The decision likely will be made this week, said Edmund Manydeeds III, and the early indication is that the fight will continue.

“This is by no means finished yet,” said Manydeeds, an attorney with Richie, Guettinger & Manydeeds SC, Eau Claire, who is representing Eau Claire-based B & B Electric Inc. “We’re still very early on in this process.”

A Pierce County jury last month awarded River Falls High School teacher Ryan Bishop more than $350,000 as compensation for knee and back injuries he sustained when he tripped over a jump-rope rack in the school’s storage room.

According to Bishop’s attorney, Dean Rohde, the teacher was in a physical education storage room in October 2004 repairing hockey sticks when, after about 15 minutes, the lights went off. Because the lights were activated by motion sensors, Bishop stood up and started moving but the movement did not trigger the sensors, Rohde said. He said Bishop started feeling his way toward the room’s light switch and tripped over the rack, landing on the concrete floor.

Waupun-based Westra Construction Inc., which shut down in 2005, was the general contractor for the new high school and finished building it in 2001. B & B installed the sensors that activated the lights in the room.

Westra can still be held financially liable through its insurance company, Madison-based WEA Insurance Corp. Steven Schlitz, an attorney with Johnson & Schlitz SC, Eau Claire, who is representing Westra, declined to comment for this story.

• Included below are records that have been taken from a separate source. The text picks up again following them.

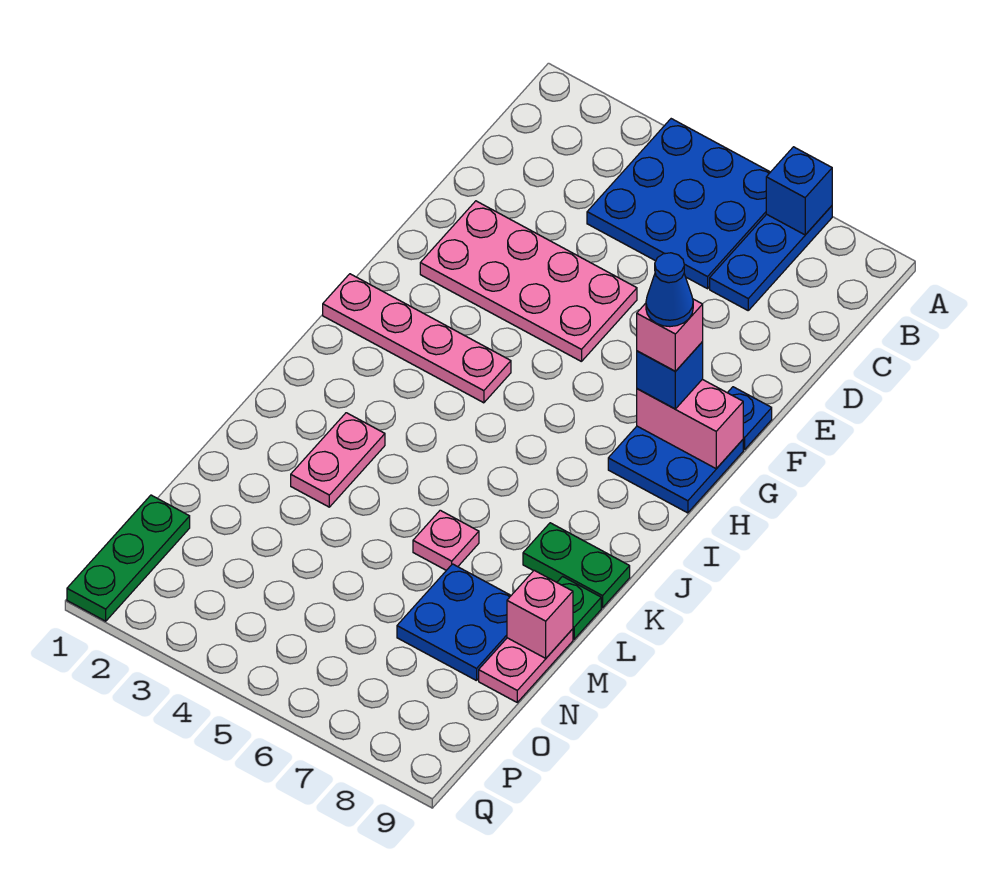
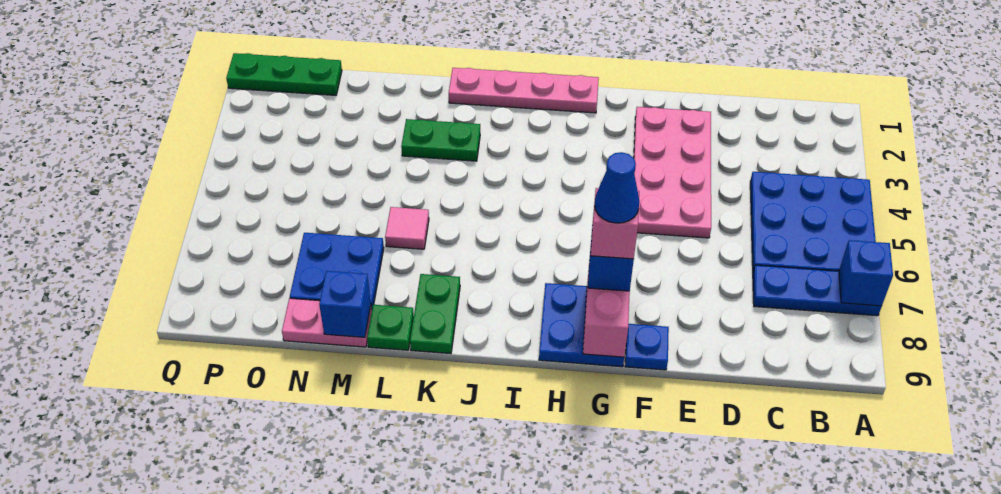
pink plate H1:H4 level 1 -> pink plate H1:K1 level 1
pink plate K3:L3 level 1 -> green plate K3:L3 level 1
pink plate L6 level 1 -> pink tile L6 level 1
pink brick M9 level 2 -> blue brick M9 level 2

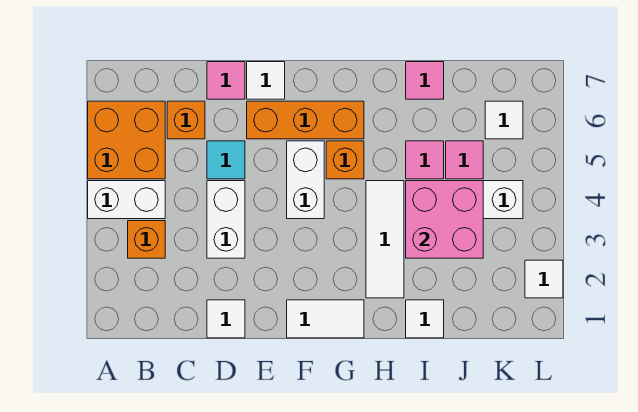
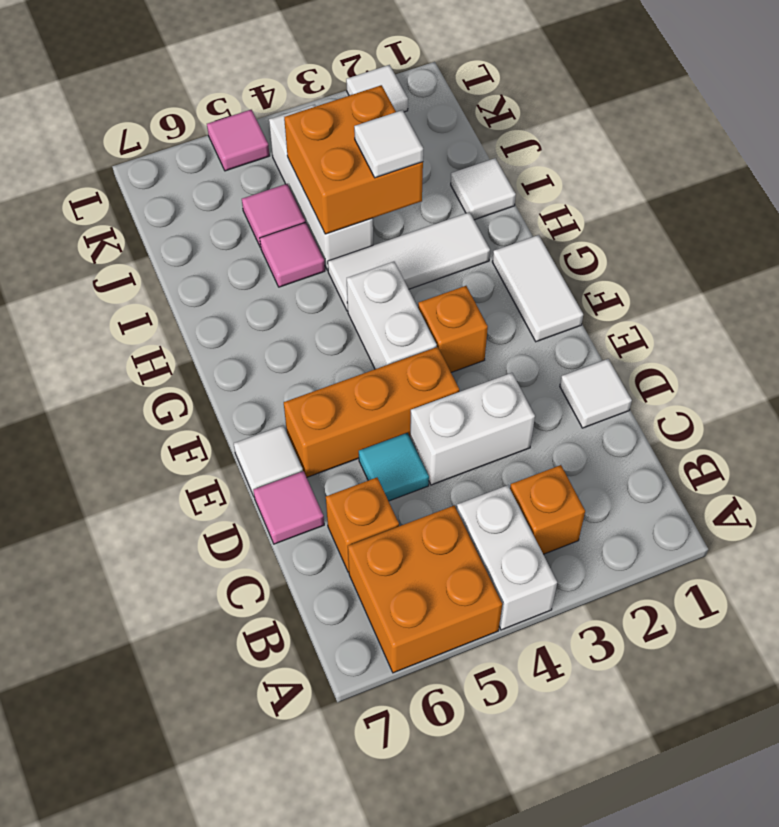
orange brick E6:G6 level 1 -> orange brick E4:E6 level 1
white brick F4:F5 level 1 -> white brick F4:G4 level 1
orange brick G5 level 1 -> orange brick F3 level 1
pink brick I3:J4 level 2 -> orange brick I3:J4 level 2
pink tile I7 level 1 -> pink tile L5 level 1
white tile K6 level 1 -> white tile I3 level 3

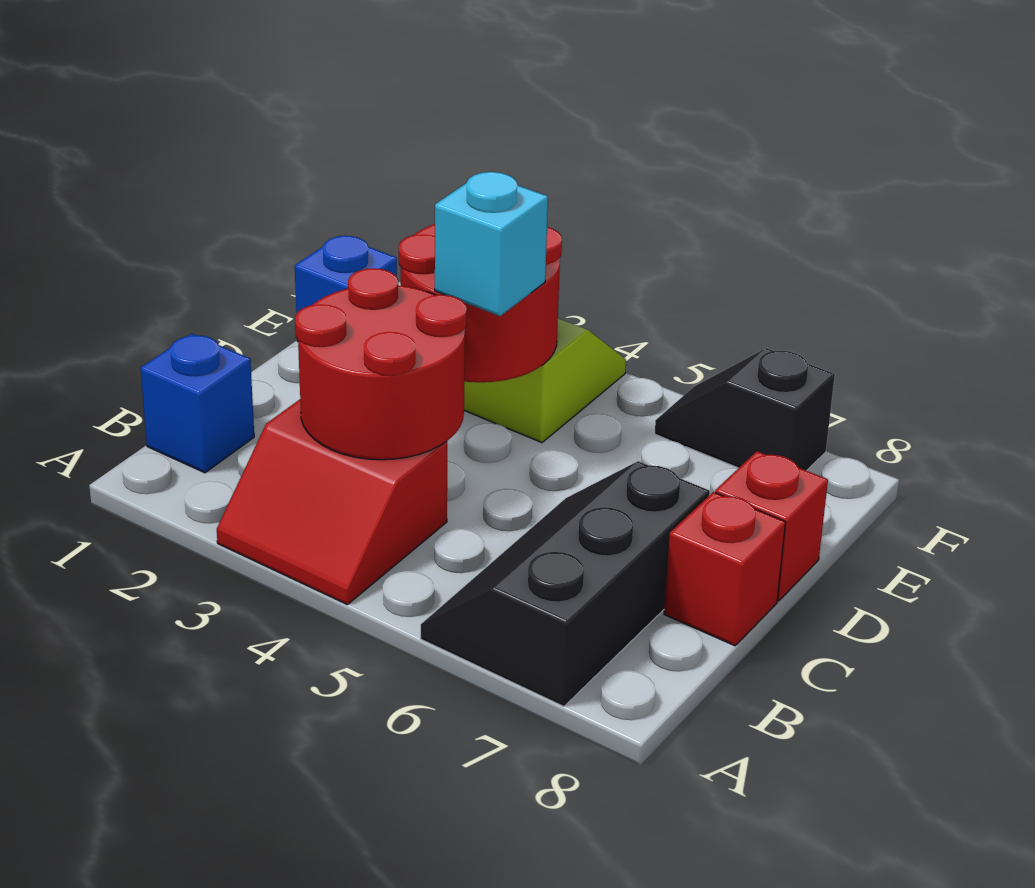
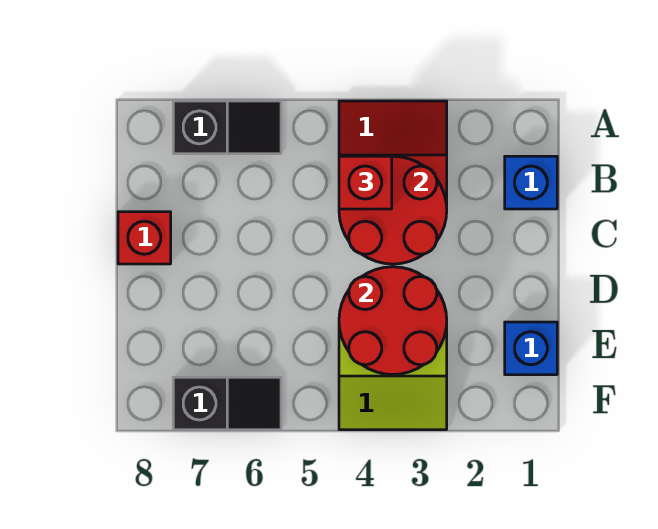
black slope A6:C7 level 1 top 7 -> black slope A6:A7 level 1 top 7
cyan brick D4 level 3 -> none
red brick D8 level 1 -> red brick B4 level 3

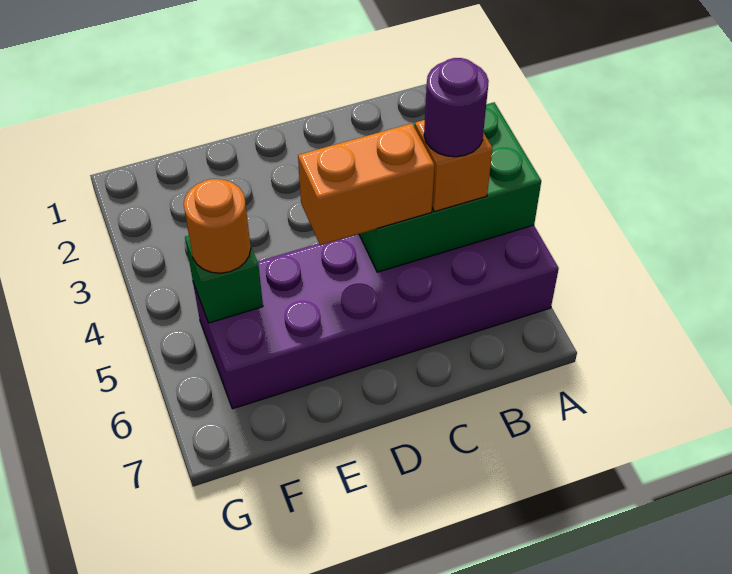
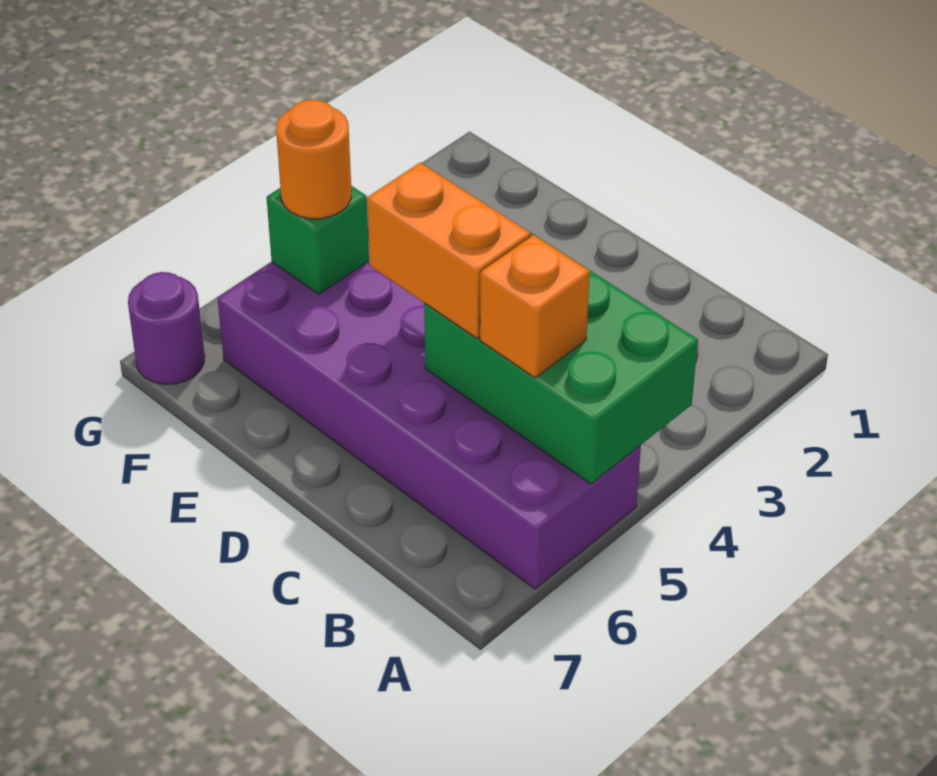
purple round brick B5 level 4 -> purple round brick G7 level 1

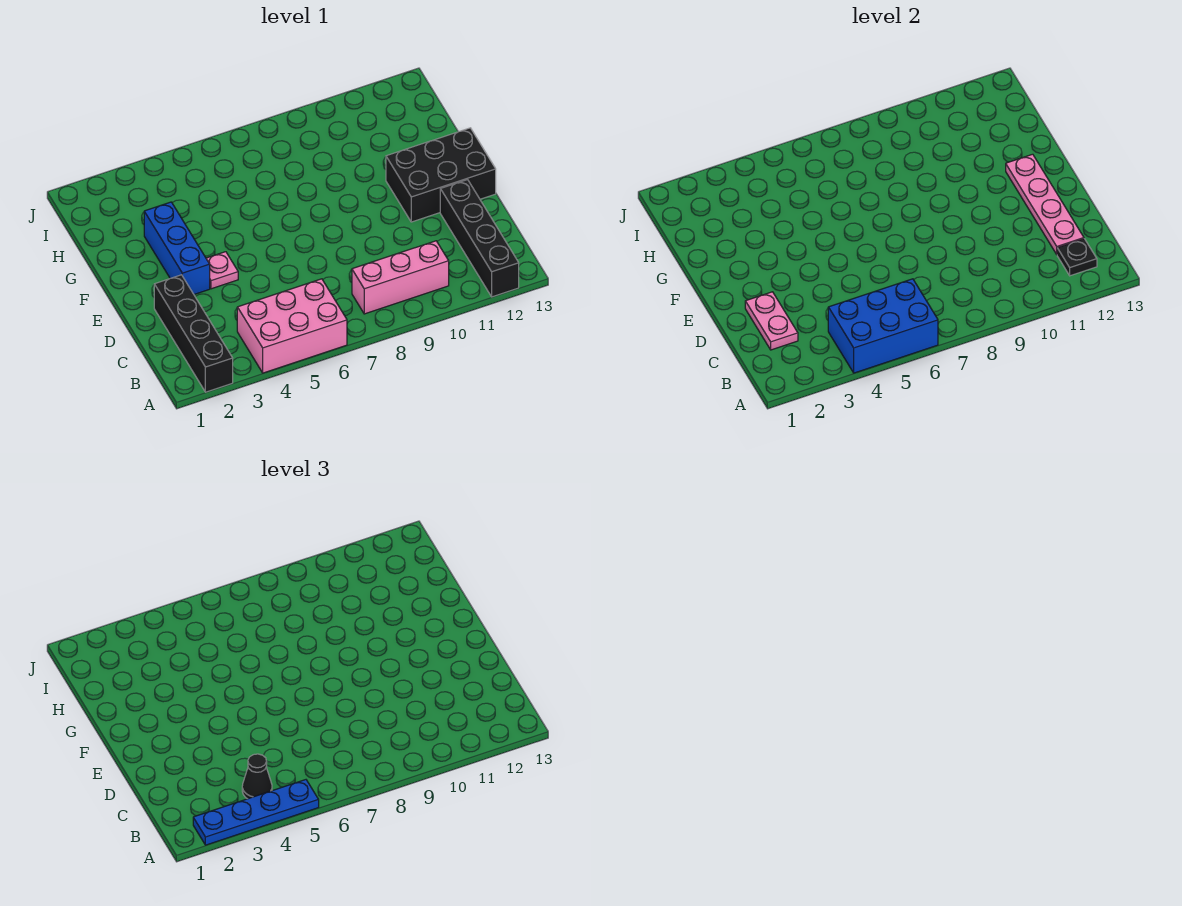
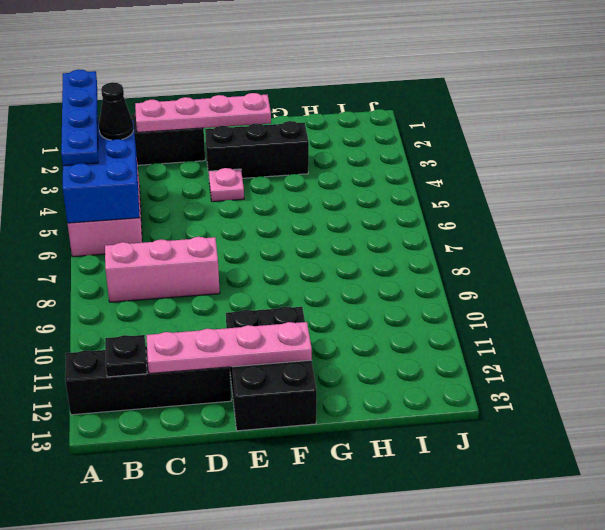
pink brick B8:B10 level 1 -> pink brick B8:D8 level 1
pink plate C2:D2 level 2 -> pink plate C2:F2 level 2
blue brick E3:G3 level 1 -> black brick E3:G3 level 1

Although Westra and B & B finished their work and turned the building over to the district by early 2002, Manydeeds said, the jury still found both parties negligent.

“(The accident) was after the 12-month warranty period had gone by, and no one told us of any problems or difficulties,” he said. “There was a punch list, and there were final walkthroughs. There were never any complaints.”

Rohde said Bishop reported the problem to school officials before the accident took place. While Manydeeds said B & B was never contacted, Rohde said that is part of the problem.

“The issue here is whether the contractor and subcontractor should have been in better contact to begin with,” Rohde said. “The sensors were installed wrong. They weren’t done according to final drawings. Can you do something wrong and, after the warranty period, just walk away and wipe your hands?”

The suit could not be brought against the school alone, Manydeeds said, because the only legal remedy Bishop had against the school was worker’s compensation benefits.

The jury found the school partially negligent in the case but did not recommend a financial penalty.

Brian Mullins, a construction attorney with Madison-based Axley Brynelson LLP, said Wisconsin does not have a reputation for juries repeatedly siding with plaintiffs, but juries can be swayed by the presentation of facts.

“It certainly is fair to ask: How can a contractor be responsible years later?” he said. “But there are several protective measures in place for that kind of judgment, too.

A defendant, Mullins said, can ask a judge to overrule a jury’s verdict or appeal the case. He said the state also has a statute of repose, which limits when a lawsuit can be filed against a contractor after a project is completed.

The limit is 10 years, but if the River Falls judgment holds, Mullins said, contractors should not begin a 10-year worrying period after finishing a project.

“This kind of case does not come up that often at all,” he said. “And if there is a problem with the jury’s ruling, in most cases, it gets corrected.”